The ceremonies included naked people portraying naked statues, but as there was no outcry at the time, and as NBC knew about that ahead of time and was not going to get caught in a Nipplegate for an event with a huge overnight tape delay, nobody has any fucking clue what the FCC is looking for, but they're looking! They have to ferret out the subtle, lingering effects of any indecency from this past summer lest... lest... lest... um, something horrible will happen?
Moving on to the "It's Not Censorship If It's Not The Goverment, But It's Still Fucking Stupid" department, a Maryland couple is suing Wal-Mart. Normally, I would be on the side of Trevin and Melanie Skeens, despite their ridiculous names, because Wal-Mart is, well, Wal-Mart.
But the Skeenses are suing Wal-Mart because they let their thirteen-year-old daughter buy the new Evanescence CD from Wal-Mart, and when they played it in the car and got to track 5, "Thoughtless", they were SHOCKED to hear the F-word TWICE. On an album that had NO warning sticker! Oh, Tipper Gore, why hast thou forsaken us? Our thirteen-year-old, Evanescence-buying daughter has heard the F-word for the first time EVER! And it's Wal-Mart's fault for selling it!
The Skeenses actually sort of have a case there, because the song's available at Walmart's web site, where the offending F-Bomb was disarmed by the classic "silence over the UCK" move. Plus, if Wal-Mart didn't put its huge retail muscle behind CD's without warning stickers, record companies might not be tempted to avoid slapping labels on borderline CD's. But the Skeenses problems run a lot deeper than a bit of big-box retail malfeasance.
First, of course... EVANESCENCE. If they're really concerned about their daughter's development, maybe they should stop her from listening to music she'll beforced to lie about having liked within five to ten years. As someone who went to see Hall and Oates live during middle school, I can tell you a couple of well-placed "fucks" during Maneater would have drastically reduced the subsequent emotional scarring.
Second of all, I looked at all the lyrics to "Thoughtless" to count the F-bombs, and... actually, this is more of "First", isn't it? Forget that "Second" part. Fuckety fuck on fuck-toast with fuck-butter and a light sprinkling of fuck-cinnamon, those are some bad lyrics. They're so bad I can't bring myself to make the obligatory "Thoughtless" joke. They're awful. "I will not be bound by your thoughtless scheming"? That's what I'd worry about your daughter hearing. That "thoughtless" is an appropriate adjective to modify "scheming".
Skeens, of course, isn't trying to scam some money by abusing the courts with his Puritan frivolity. He's merely using the legal system for its intended use, to stop corporations from harming our nation's children. It's ACTUAL LEGAL QUOTE TIME!

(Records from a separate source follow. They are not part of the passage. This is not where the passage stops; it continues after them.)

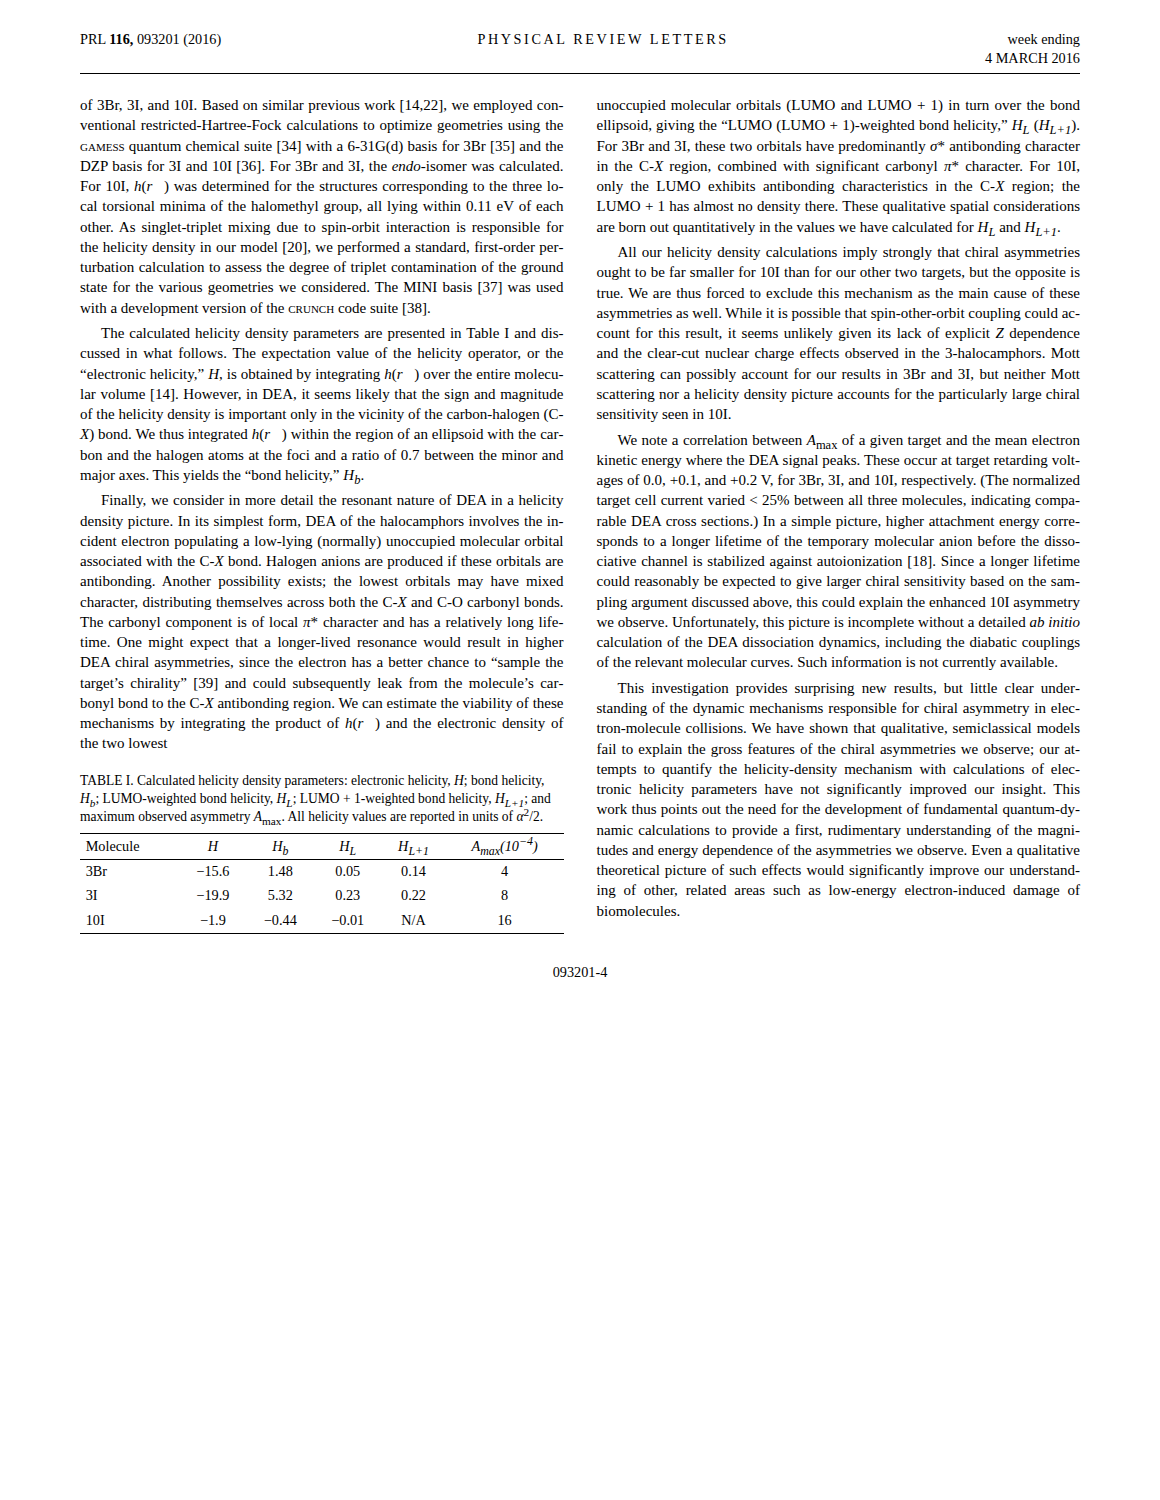PRL 116, 093201 (2016)
PHYSICAL REVIEW LETTERS
week ending
4 MARCH 2016
of 3Br, 3I, and 10I. Based on similar previous work [14,22], we employed conventional restricted-Hartree-Fock calculations to optimize geometries using the gamess quantum chemical suite [34] with a 6-31G(d) basis for 3Br [35] and the DZP basis for 3I and 10I [36]. For 3Br and 3I, the endo-isomer was calculated. For 10I, h(r⃗) was determined for the structures corresponding to the three local torsional minima of the halomethyl group, all lying within 0.11 eV of each other. As singlet-triplet mixing due to spin-orbit interaction is responsible for the helicity density in our model [20], we performed a standard, first-order perturbation calculation to assess the degree of triplet contamination of the ground state for the various geometries we considered. The MINI basis [37] was used with a development version of the crunch code suite [38].
The calculated helicity density parameters are presented in Table I and discussed in what follows. The expectation value of the helicity operator, or the “electronic helicity,” H, is obtained by integrating h(r⃗) over the entire molecular volume [14]. However, in DEA, it seems likely that the sign and magnitude of the helicity density is important only in the vicinity of the carbon-halogen (C-X) bond. We thus integrated h(r⃗) within the region of an ellipsoid with the carbon and the halogen atoms at the foci and a ratio of 0.7 between the minor and major axes. This yields the “bond helicity,” Hb.
Finally, we consider in more detail the resonant nature of DEA in a helicity density picture. In its simplest form, DEA of the halocamphors involves the incident electron populating a low-lying (normally) unoccupied molecular orbital associated with the C-X bond. Halogen anions are produced if these orbitals are antibonding. Another possibility exists; the lowest orbitals may have mixed character, distributing themselves across both the C-X and C-O carbonyl bonds. The carbonyl component is of local π* character and has a relatively long lifetime. One might expect that a longer-lived resonance would result in higher DEA chiral asymmetries, since the electron has a better chance to “sample the target’s chirality” [39] and could subsequently leak from the molecule’s carbonyl bond to the C-X antibonding region. We can estimate the viability of these mechanisms by integrating the product of h(r⃗) and the electronic density of the two lowest
TABLE I. Calculated helicity density parameters: electronic helicity, H ; bond helicity, H b ; LUMO-weighted bond helicity, H L ; LUMO + 1-weighted bond helicity, H L+1 ; and maximum observed asymmetry A max . All helicity values are reported in units of α 2 /2.
| Molecule | H | H b | H L | H L+1 | A max (10 −4 ) |
| --- | --- | --- | --- | --- | --- |
| 3Br | −15.6 | 1.48 | 0.05 | 0.14 | 4 |
| 3I | −19.9 | 5.32 | 0.23 | 0.22 | 8 |
| 10I | −1.9 | −0.44 | −0.01 | N/A | 16 |
unoccupied molecular orbitals (LUMO and LUMO + 1) in turn over the bond ellipsoid, giving the “LUMO (LUMO + 1)-weighted bond helicity,” HL (HL+1). For 3Br and 3I, these two orbitals have predominantly σ* antibonding character in the C-X region, combined with significant carbonyl π* character. For 10I, only the LUMO exhibits antibonding characteristics in the C-X region; the LUMO + 1 has almost no density there. These qualitative spatial considerations are born out quantitatively in the values we have calculated for HL and HL+1.
All our helicity density calculations imply strongly that chiral asymmetries ought to be far smaller for 10I than for our other two targets, but the opposite is true. We are thus forced to exclude this mechanism as the main cause of these asymmetries as well. While it is possible that spin-other-orbit coupling could account for this result, it seems unlikely given its lack of explicit Z dependence and the clear-cut nuclear charge effects observed in the 3-halocamphors. Mott scattering can possibly account for our results in 3Br and 3I, but neither Mott scattering nor a helicity density picture accounts for the particularly large chiral sensitivity seen in 10I.
We note a correlation between Amax of a given target and the mean electron kinetic energy where the DEA signal peaks. These occur at target retarding voltages of 0.0, +0.1, and +0.2 V, for 3Br, 3I, and 10I, respectively. (The normalized target cell current varied < 25% between all three molecules, indicating comparable DEA cross sections.) In a simple picture, higher attachment energy corresponds to a longer lifetime of the temporary molecular anion before the dissociative channel is stabilized against autoionization [18]. Since a longer lifetime could reasonably be expected to give larger chiral sensitivity based on the sampling argument discussed above, this could explain the enhanced 10I asymmetry we observe. Unfortunately, this picture is incomplete without a detailed ab initio calculation of the DEA dissociation dynamics, including the diabatic couplings of the relevant molecular curves. Such information is not currently available.
This investigation provides surprising new results, but little clear understanding of the dynamic mechanisms responsible for chiral asymmetry in electron-molecule collisions. We have shown that qualitative, semiclassical models fail to explain the gross features of the chiral asymmetries we observe; our attempts to quantify the helicity-density mechanism with calculations of electronic helicity parameters have not significantly improved our insight. This work thus points out the need for the development of fundamental quantum-dynamic calculations to provide a first, rudimentary understanding of the magnitudes and energy dependence of the asymmetries we observe. Even a qualitative theoretical picture of such effects would significantly improve our understanding of other, related areas such as low-energy electron-induced damage of biomolecules.
093201-4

"I don't want any other families to get this, expecting it to be clean. It needs to be removed from the shelves to prevent other children from hearing it." - And I certainly empathise with the goal of legally restraining children from ever hearing Evanescence, because, as we have previously established, Evanescence is poo.
But people need to realize that in the Information Age, all the labels and restrictive corporate policies in the world are going to keep their kids from hearing, and using, the Big Eff. Just fire the lawyer and teach the kid not to sing the shitty Evanescence song in front of Grandma, and we'll all be fine. Well, except for the kid listening to Evanescence, they're doomed to a lifetime of regret and shame, but it's too late for that now.